* [TASK GOAL]:
Word for word, reproduce all entries below, leaving every picture out.

* [Saved entries]:
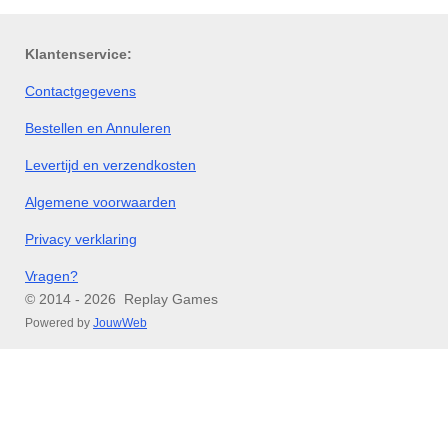
n
e
n
Klantenservice:
Contactgegevens
Bestellen en Annuleren
Levertijd en verzendkosten
Algemene voorwaarden
Privacy verklaring
Vragen?
© 2014 - 2026 Replay Games
Powered by
JouwWeb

* [EXERCISE RESPONSE]:
n
e
n
Klantenservice:
Contactgegevens
Bestellen en Annuleren
Levertijd en verzendkosten
Algemene voorwaarden
Privacy verklaring
Vragen?
© 2014 - 2026 Replay Games
Powered by
JouwWeb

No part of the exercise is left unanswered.